The Song
Title: The Chamber of 32 Doors
Artist: Genesis
Album: The Lamb Lies Down on Broadway
Year: 1974
The Story
For a little over two years I worked in the maintenance department of the Ann Arbor public library system. Much of that time was spent doing mundane nothings, plucking cigarette butts from the sidewalk or cleaning stainless steel elevator doors. Every few days, I would take a rag and a bottle of all-purpose cleaner and climb the stairs to the library’s fourth floor and clean a conference room that, in all likelihood, hadn’t seen a single person since I had last cleaned it.
The room was cinematic in its layout, a series of long desks all angled around a broad one at the front of the room. It was dark, yellow light filtering through the blinds that were always drawn over the room’s only window. It could have been the scene of a United Nations meeting—if the UN were smaller, poorer, and confined to southeastern Michigan. More importantly: It was silent.
The quiet of it was shocking, even within a library. This particular library was a bustling place, located in the heart of Ann Arbor and filled with a constant stream of children and students and displaced academics. No matter where you stood within the library, there was the hum of activity, of feet pacing or doors closing. But the rarely used conference room was the only feature of the fourth floor. It stood alone in quietude, the sounds of activity left below.
In that silence, the songs in my earbuds always felt elevated, their sounds acute. And so I sought it out often, claiming that room as my responsibility among the maintenance staff. Even in those days, when I was a single college student, living by myself in a one-bedroom apartment, I craved time alone with my thoughts and my music. I treasured the reprieve of cleaning that conference room, adored the serenity of it.

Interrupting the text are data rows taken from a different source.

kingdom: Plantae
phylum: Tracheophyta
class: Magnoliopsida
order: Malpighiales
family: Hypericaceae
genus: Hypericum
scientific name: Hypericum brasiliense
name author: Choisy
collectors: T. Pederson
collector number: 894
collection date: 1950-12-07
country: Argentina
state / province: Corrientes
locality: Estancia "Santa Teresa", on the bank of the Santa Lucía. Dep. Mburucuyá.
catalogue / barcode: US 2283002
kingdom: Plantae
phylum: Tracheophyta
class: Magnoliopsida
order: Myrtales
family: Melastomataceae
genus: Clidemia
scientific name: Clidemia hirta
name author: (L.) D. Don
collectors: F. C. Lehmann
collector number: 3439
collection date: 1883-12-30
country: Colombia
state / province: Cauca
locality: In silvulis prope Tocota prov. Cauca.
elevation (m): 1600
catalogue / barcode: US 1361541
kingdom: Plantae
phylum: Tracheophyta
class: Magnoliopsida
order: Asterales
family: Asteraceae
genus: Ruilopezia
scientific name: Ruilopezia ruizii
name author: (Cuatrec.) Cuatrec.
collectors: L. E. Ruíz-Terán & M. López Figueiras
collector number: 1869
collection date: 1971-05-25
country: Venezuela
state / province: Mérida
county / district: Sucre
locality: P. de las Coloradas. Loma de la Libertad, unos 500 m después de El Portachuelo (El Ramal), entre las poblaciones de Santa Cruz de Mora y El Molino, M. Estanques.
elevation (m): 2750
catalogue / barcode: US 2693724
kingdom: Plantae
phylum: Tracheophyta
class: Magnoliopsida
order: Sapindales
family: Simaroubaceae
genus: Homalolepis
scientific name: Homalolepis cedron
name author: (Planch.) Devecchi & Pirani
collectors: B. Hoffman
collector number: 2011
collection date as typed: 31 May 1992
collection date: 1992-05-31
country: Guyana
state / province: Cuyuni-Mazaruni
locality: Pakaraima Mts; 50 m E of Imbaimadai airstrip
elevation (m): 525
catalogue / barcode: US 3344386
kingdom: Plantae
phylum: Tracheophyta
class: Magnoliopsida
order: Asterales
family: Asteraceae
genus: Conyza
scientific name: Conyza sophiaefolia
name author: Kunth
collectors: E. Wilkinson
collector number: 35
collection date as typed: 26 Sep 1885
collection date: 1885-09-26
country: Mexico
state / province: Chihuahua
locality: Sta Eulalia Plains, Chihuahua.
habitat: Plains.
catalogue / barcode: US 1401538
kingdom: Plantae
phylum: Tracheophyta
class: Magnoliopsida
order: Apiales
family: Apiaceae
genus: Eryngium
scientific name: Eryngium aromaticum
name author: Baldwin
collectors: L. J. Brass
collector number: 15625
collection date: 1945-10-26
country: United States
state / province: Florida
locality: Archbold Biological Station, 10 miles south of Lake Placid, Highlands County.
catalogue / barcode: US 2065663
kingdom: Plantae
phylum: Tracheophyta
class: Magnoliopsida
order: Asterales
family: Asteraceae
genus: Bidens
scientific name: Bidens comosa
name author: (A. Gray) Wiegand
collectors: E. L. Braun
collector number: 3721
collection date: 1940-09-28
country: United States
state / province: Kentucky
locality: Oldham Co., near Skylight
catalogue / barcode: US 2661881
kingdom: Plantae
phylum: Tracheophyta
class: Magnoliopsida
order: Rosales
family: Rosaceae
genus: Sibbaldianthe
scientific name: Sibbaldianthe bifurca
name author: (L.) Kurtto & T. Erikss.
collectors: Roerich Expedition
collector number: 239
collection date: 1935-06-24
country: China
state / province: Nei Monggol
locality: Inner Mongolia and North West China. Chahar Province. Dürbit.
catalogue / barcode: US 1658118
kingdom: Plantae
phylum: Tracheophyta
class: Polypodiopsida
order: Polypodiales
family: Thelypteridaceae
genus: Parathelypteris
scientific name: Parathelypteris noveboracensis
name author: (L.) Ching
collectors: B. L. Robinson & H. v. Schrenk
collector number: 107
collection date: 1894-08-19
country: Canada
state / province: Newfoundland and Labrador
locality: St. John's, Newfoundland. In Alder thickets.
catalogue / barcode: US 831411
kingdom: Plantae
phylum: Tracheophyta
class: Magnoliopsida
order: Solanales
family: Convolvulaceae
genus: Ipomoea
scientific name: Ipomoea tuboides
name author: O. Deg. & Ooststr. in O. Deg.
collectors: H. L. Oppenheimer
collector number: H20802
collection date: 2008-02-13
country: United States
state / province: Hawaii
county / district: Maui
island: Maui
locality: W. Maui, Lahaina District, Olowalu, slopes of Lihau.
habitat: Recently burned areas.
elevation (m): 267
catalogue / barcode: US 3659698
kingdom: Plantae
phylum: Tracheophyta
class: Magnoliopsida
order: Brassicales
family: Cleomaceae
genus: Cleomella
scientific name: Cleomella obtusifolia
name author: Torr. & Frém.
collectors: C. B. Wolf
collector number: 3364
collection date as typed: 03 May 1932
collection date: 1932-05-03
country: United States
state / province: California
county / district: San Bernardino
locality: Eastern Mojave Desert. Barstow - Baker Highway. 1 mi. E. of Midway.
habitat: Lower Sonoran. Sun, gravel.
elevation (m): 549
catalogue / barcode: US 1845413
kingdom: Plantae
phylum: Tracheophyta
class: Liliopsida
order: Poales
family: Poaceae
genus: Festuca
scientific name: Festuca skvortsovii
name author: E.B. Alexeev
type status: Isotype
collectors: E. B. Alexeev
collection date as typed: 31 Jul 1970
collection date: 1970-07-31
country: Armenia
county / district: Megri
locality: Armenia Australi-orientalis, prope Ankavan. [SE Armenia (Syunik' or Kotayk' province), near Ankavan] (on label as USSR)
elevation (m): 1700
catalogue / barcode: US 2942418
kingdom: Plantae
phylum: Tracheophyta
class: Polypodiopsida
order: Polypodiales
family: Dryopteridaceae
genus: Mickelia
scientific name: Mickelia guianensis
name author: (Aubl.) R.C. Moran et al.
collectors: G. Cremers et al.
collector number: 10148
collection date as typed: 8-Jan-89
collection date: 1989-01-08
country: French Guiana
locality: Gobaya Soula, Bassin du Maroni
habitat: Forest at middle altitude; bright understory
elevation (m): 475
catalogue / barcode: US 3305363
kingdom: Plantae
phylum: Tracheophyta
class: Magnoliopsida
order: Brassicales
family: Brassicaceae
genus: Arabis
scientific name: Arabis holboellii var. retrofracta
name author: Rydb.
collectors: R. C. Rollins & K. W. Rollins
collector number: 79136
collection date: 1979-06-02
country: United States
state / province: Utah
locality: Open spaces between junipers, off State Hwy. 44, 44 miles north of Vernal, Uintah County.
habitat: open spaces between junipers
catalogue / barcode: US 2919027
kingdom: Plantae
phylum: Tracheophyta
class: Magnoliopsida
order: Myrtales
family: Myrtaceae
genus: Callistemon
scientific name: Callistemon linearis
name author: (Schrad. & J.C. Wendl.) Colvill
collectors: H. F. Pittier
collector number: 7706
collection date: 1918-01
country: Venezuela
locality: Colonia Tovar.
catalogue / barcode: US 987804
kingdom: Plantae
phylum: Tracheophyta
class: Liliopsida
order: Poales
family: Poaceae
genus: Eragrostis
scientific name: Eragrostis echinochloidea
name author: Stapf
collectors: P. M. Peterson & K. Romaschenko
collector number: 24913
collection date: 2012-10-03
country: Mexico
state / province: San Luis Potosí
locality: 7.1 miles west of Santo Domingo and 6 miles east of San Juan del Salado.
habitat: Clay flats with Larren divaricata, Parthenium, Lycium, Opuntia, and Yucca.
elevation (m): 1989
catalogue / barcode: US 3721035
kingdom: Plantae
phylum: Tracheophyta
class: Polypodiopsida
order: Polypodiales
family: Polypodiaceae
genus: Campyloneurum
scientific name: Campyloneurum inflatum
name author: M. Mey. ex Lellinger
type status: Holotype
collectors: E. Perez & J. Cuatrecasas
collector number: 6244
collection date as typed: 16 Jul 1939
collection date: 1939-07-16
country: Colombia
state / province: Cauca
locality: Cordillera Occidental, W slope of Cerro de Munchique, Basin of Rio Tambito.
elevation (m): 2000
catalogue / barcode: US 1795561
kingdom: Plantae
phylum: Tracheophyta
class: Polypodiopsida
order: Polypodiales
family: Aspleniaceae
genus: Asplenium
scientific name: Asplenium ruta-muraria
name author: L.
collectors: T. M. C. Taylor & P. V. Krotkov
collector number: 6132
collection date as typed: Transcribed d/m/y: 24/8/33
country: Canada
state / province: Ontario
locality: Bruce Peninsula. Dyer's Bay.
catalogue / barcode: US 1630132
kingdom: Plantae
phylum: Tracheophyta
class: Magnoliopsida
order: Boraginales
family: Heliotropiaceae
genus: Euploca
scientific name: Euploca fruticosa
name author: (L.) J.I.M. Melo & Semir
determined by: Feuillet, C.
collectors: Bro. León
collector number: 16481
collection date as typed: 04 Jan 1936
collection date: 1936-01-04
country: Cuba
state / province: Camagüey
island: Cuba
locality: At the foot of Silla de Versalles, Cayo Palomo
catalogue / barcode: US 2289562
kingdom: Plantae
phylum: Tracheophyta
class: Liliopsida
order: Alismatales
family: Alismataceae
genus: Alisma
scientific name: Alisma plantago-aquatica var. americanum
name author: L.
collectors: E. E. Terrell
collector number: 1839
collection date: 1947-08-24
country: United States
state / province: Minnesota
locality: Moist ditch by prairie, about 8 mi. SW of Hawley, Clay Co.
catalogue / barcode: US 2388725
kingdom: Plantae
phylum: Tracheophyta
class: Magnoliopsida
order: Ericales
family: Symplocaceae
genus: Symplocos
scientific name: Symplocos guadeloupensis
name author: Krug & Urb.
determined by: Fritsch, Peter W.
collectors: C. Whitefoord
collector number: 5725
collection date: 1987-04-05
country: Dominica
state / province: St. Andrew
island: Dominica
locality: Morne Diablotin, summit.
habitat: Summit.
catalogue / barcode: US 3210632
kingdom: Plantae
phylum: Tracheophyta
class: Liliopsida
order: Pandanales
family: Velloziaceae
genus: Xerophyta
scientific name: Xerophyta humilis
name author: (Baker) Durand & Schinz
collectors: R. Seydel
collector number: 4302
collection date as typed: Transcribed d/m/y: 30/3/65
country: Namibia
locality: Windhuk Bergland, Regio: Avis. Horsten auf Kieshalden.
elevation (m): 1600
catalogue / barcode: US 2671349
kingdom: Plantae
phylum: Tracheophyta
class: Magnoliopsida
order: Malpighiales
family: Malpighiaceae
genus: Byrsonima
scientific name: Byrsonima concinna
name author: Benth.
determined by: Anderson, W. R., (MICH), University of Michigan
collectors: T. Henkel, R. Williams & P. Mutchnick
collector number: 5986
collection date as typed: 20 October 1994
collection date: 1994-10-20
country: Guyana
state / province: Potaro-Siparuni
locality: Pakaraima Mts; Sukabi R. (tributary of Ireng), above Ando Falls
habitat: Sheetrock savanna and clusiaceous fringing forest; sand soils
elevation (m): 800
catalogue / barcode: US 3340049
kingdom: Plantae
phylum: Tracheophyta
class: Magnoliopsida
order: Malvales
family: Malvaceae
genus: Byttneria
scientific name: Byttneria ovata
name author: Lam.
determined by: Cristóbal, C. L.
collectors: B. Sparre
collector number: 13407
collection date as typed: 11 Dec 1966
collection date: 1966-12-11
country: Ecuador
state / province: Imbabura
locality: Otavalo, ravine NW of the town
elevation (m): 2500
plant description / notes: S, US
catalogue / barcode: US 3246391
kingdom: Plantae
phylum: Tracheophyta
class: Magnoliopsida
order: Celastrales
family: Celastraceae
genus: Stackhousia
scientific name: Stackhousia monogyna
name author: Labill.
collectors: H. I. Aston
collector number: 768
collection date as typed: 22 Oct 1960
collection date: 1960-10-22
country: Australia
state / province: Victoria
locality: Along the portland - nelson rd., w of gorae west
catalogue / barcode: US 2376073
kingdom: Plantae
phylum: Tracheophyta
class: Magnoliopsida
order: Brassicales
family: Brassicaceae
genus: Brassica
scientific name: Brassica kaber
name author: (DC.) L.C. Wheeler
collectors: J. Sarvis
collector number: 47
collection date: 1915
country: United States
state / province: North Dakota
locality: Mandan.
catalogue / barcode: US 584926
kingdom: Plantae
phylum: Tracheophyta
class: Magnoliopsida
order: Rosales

I don’t remember how it started, but over time it came to be that I always listened to “The Chamber of 32 Doors” when I cleaned that room. It’s a great song, certainly, but I rarely think of it on its own terms—as the story of Rael and the Slippermen and some truly bananas plot beats. No, when I think of “The Chamber of 32 Doors,” I think of that conference room and who I was when I walked through it.
That was a difficult time. My privilege shielded me from any real hardship—my bills got paid and I certainly wasn’t subject to any external suffering. But there was internal struggle, certainly. All my life, I had been told that I was special, that I could be or do whatever I wanted, and that the world would be open to me after I finished my education and was ready to enter it. But as my academic experience drew to a close, it was starting to become clear that there was, in fact, no one out there in the ‘real world’ waiting with great anticipation for me to arrive. I was a good student, yes, but in a useless field,
and few employers saw my limited extra-curricular experience—leading a prog-rock band, mostly—as meritorious. To those making such evaluations, I was, it turns out, not so special after all.What I had learned in college—some understanding of the traditions of religious asceticism; how to contribute to a wildly pretentious music group—was not broadly appreciated by anyone, my undergraduate peers included. In fact, I didn’t know much about how to exist amongst my peers at all, a challenge that was not new. Then my band broke up and my girlfriend dumped me. The few close friends that formed my support network were geographically distant. Like I said, it was a difficult time.
As I cleaned the empty conference room, listening to “The Chamber of 32 Doors,” I felt seen by the song’s chorus. “I need someone to believe in, someone to trust,” Peter Gabriel sings. And I did need that. But what I couldn’t see just then was that I was not holding up my end of that two-way bargain. I was not someone to believe in, someone to trust. And to unlock those qualities in others, you must satisfy them yourself. Or, at least, that’s what I’ve come to believe. You’ll have to forgive me if I’m mistaken; all these years later and I’m still learning out here.
I give “The Chamber of 32 Doors” four out of five stars.
Cheers to Anthropology & Archaeology, which have improved to #2 in this ranking. At least we’re not dead last anymore. Things are looking up!